John Gerdes, a managing director at MKM Partners, observed that amount would increase the company’s leverage by about 12 per cent but calls it manageable. As of September 30, the integrated major energy company’s debt totaled $68.8 billion, up from $47.1 billion a year earlier.
Still, the market is concerned about the dividend’s health as evidenced by a recent yield of 9.9 per cent even as stock has returned about minus 45 per cent this year, but it’s up about 5 per cent in the past month.
Exxon Mobil, which has struggled with weak energy prices and the pandemic, said recently that it will maintain its quarterly payout at 87 cents a share. If that holds, it would mark the first year in which the global energy company hasn’t raised its payout since calendar year 1982.

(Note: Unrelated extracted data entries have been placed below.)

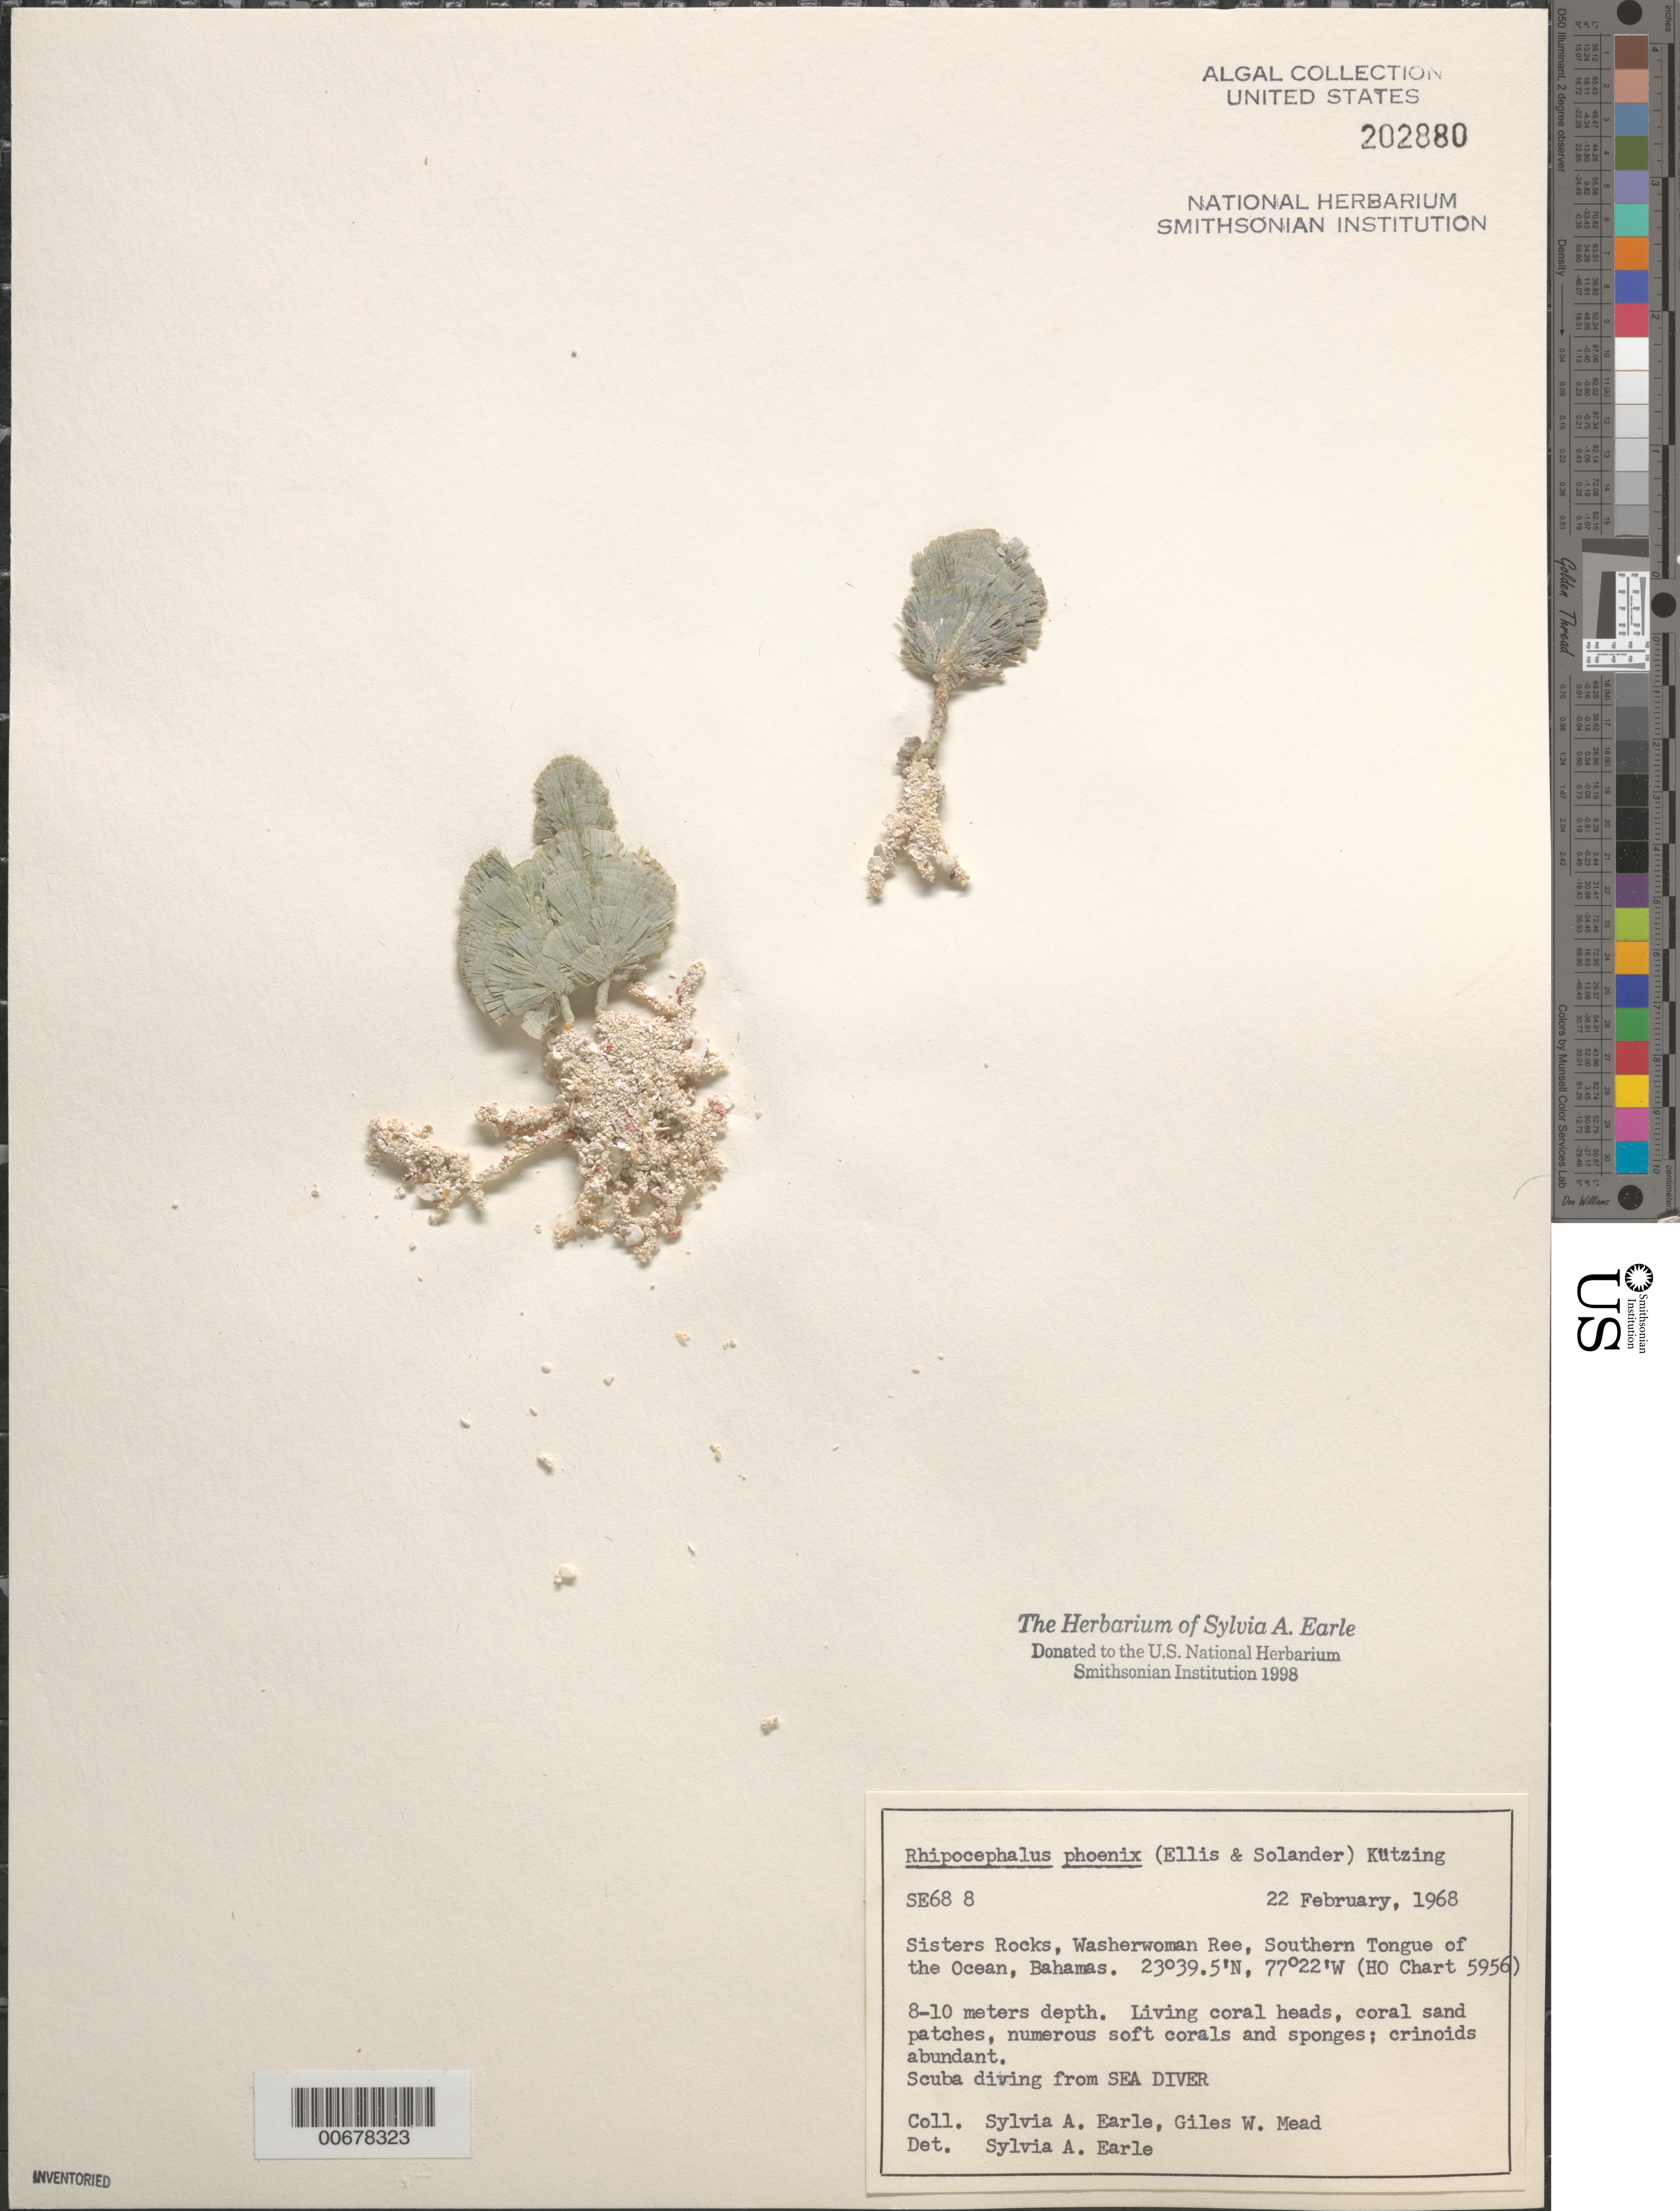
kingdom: Plantae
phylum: Chlorophyta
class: Ulvophyceae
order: Bryopsidales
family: Udoteaceae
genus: Rhipocephalus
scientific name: Rhipocephalus phoenix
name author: (J. Ellis & Sol.) Kütz.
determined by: Earle, S. A.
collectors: S. A. Earle & G. W. Mead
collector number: SE 688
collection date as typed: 22 Feb 1968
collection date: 1968-02-22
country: Bahamas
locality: Sisters Rocks, Washerwoman Reef, Southern Tongue of the Ocean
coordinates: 23 39.5' N, 77 22' W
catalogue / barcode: US 202880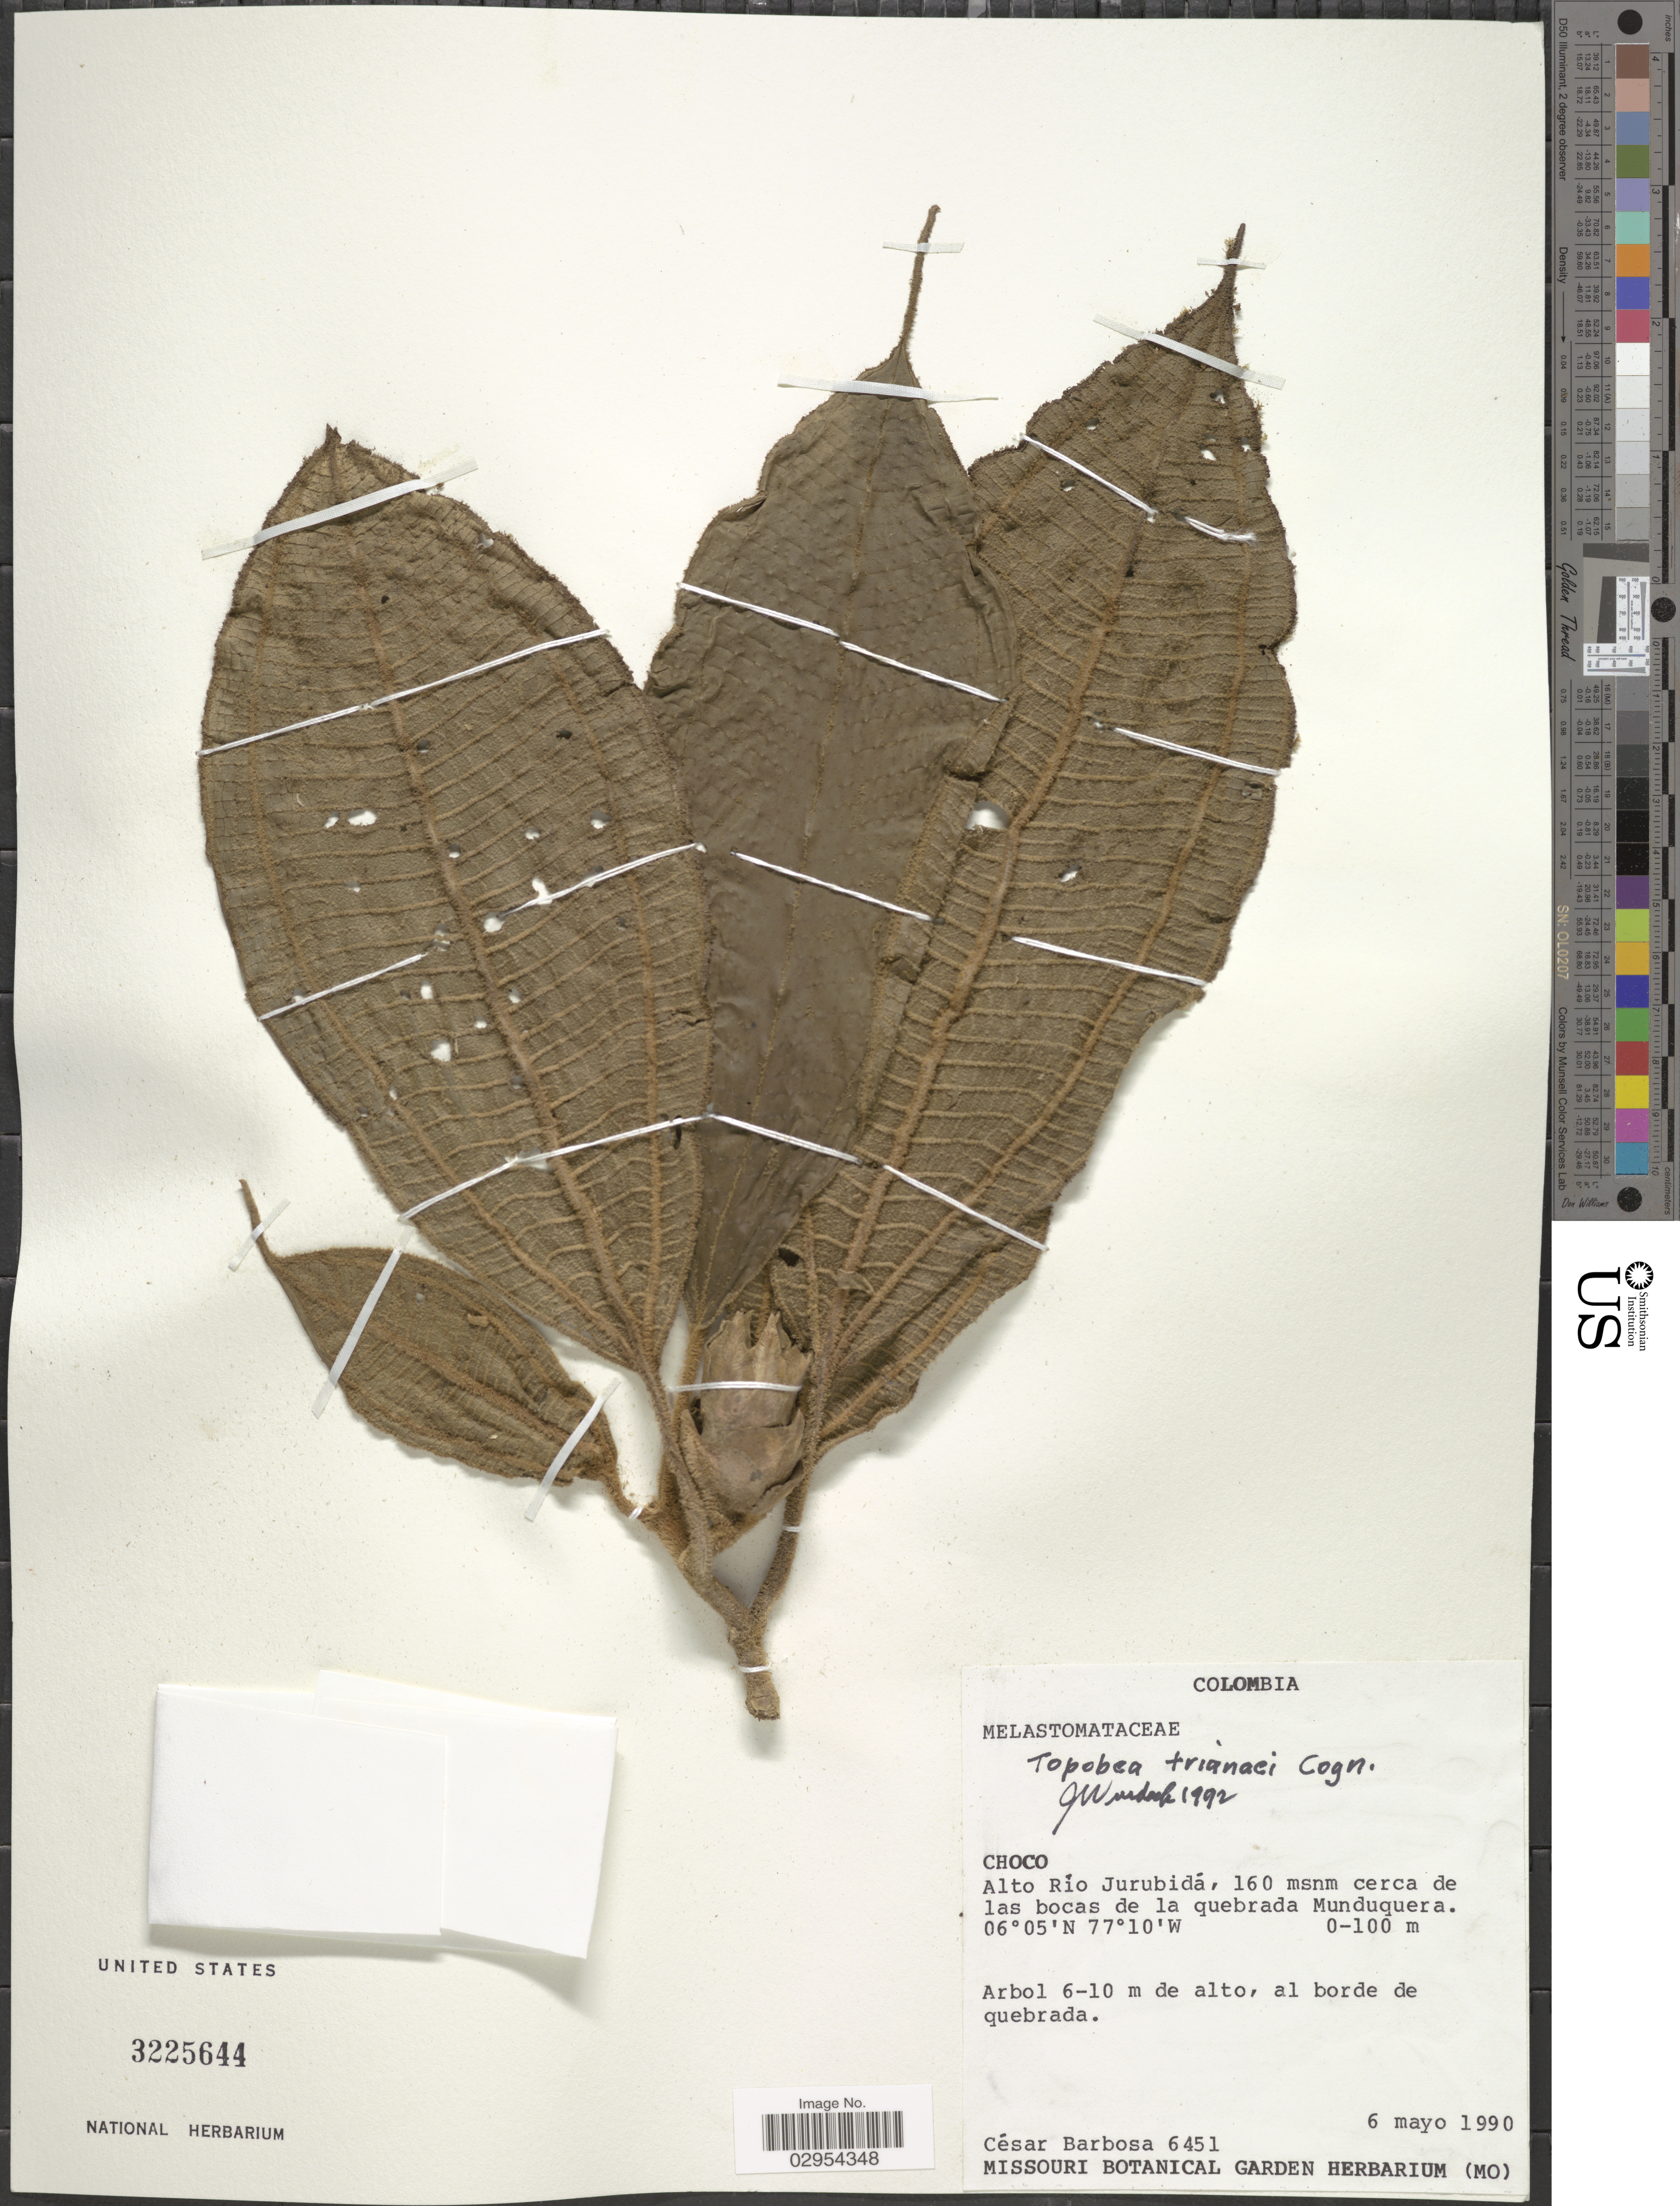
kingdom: Plantae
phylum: Tracheophyta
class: Magnoliopsida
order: Myrtales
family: Melastomataceae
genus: Topobea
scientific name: Topobea trianaei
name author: Cogn. in A. DC.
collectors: C. E. Barbosa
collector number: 6451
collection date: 1990-05-06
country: Colombia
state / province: Chocó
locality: Alto Río Jurubidá, 160 msnm cerca de las bocas de la quebrada Munduquera.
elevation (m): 0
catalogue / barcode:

“We are looking to increase divestments and working to maintain the dividend while holding gross debt at second-quarter levels,” Exxon Mobil CFO Andrew Swiger said during the company’s third-quarter earnings call October 30. Gross debt stood at $69.5 billion as of June 30, $700 million higher than it was after the third quarter.
To reach his conclusion on the amount of debt Exxon could need to fund its dividend, Gerdes used a scenario in which West Texas intermediate oil prices are at about $47, a few dollars higher than recent levels.
He calculates that the company would need an additional $8.4 billion to fund the dividend next year, though any asset sales would lower that amount. Gerdes expects the company will further reduce capital spending to help save cash.
Swiger said during the call that the company’s plans “have a modest amount of asset sales in there.”
Looking on the bright side and assuming a WTI price of around $55 a barrel, Gerdes calculates the company should grow its cash flow per share about by about 2% annually from 2022 to 2025 and be able to fund its dividend internally.
But he cautions that his forecasts would come under pressure “if we are in the same place we are now a year out.”